### Required action
List every line of the material below that contains the string "Ullticka", matching its capitalization exactly.

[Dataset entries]
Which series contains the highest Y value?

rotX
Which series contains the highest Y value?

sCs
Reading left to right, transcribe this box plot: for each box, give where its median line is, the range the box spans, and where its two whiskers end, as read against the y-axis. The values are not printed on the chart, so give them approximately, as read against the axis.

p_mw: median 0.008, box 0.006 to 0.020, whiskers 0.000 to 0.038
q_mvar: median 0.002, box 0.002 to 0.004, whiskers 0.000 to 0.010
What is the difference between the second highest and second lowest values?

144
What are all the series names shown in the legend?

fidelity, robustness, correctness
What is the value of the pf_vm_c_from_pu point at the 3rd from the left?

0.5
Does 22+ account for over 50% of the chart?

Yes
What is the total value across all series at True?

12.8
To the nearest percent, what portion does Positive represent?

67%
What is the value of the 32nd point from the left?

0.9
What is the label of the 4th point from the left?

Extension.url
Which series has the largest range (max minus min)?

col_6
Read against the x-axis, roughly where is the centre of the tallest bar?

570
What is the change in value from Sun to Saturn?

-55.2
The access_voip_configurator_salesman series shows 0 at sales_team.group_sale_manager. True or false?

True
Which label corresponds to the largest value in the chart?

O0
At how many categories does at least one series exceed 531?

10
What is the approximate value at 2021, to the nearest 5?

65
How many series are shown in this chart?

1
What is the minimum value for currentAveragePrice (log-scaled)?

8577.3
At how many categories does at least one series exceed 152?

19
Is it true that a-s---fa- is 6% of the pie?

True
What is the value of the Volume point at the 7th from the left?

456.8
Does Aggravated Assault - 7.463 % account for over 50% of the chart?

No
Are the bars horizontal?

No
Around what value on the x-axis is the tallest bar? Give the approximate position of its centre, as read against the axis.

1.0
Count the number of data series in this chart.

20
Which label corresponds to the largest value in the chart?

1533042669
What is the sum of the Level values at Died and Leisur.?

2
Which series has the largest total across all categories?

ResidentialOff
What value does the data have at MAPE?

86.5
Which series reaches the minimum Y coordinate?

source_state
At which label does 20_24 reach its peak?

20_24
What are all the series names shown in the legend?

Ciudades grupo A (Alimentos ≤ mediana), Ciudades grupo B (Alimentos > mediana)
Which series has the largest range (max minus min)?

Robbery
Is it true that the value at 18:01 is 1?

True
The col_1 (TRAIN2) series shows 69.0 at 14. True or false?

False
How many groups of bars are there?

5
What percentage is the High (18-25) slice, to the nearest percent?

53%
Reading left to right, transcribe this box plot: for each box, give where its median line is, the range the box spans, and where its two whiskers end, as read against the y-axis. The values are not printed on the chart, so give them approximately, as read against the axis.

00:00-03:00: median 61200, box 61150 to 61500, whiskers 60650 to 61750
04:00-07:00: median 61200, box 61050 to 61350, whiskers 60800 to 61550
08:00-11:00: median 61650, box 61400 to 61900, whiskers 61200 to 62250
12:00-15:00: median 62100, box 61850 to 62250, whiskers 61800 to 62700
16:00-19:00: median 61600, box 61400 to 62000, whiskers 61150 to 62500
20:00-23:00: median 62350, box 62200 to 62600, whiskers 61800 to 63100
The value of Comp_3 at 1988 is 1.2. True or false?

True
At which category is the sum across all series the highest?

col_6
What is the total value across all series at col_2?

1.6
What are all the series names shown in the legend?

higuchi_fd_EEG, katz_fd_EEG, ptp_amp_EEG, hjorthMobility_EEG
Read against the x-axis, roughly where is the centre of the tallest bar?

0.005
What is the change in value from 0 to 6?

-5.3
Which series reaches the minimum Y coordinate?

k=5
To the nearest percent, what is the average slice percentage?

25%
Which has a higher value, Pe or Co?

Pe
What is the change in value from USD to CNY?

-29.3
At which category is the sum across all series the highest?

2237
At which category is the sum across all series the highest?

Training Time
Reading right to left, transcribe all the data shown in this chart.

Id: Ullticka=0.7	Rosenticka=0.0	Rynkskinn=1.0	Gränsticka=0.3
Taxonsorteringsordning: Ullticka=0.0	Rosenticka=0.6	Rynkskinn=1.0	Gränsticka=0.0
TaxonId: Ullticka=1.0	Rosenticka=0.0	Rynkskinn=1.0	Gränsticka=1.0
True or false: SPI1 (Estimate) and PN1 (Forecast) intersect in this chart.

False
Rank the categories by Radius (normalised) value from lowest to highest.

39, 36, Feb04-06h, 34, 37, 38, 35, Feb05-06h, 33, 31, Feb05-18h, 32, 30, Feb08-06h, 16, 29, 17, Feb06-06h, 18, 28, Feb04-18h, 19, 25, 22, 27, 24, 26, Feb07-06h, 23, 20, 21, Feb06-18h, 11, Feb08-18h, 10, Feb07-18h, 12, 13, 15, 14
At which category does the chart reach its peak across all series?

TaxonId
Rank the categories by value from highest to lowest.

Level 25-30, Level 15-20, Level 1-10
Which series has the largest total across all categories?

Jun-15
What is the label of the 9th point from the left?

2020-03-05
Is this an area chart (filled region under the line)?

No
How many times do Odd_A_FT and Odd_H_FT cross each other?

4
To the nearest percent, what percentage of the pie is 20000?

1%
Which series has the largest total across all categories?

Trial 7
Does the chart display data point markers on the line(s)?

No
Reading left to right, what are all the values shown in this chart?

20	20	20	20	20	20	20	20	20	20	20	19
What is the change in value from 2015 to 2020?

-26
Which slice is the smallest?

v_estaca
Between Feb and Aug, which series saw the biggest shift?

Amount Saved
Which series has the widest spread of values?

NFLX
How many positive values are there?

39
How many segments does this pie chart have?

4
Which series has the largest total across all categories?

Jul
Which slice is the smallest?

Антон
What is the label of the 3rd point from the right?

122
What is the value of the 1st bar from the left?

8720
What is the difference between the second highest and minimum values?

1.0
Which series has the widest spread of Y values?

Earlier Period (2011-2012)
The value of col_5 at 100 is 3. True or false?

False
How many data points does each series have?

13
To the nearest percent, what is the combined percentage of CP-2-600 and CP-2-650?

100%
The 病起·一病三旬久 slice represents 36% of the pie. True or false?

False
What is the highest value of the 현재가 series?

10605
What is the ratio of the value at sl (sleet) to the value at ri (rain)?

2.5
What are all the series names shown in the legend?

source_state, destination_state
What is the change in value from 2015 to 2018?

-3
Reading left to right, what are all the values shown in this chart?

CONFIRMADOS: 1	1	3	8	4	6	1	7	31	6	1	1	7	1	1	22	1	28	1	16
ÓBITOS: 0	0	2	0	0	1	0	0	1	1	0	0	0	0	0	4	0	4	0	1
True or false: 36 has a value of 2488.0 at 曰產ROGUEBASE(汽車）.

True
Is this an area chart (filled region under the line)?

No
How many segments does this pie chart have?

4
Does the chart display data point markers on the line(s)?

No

### Result below
Id: Ullticka=0.7	Rosenticka=0.0	Rynkskinn=1.0	Gränsticka=0.3
Taxonsorteringsordning: Ullticka=0.0	Rosenticka=0.6	Rynkskinn=1.0	Gränsticka=0.0
TaxonId: Ullticka=1.0	Rosenticka=0.0	Rynkskinn=1.0	Gränsticka=1.0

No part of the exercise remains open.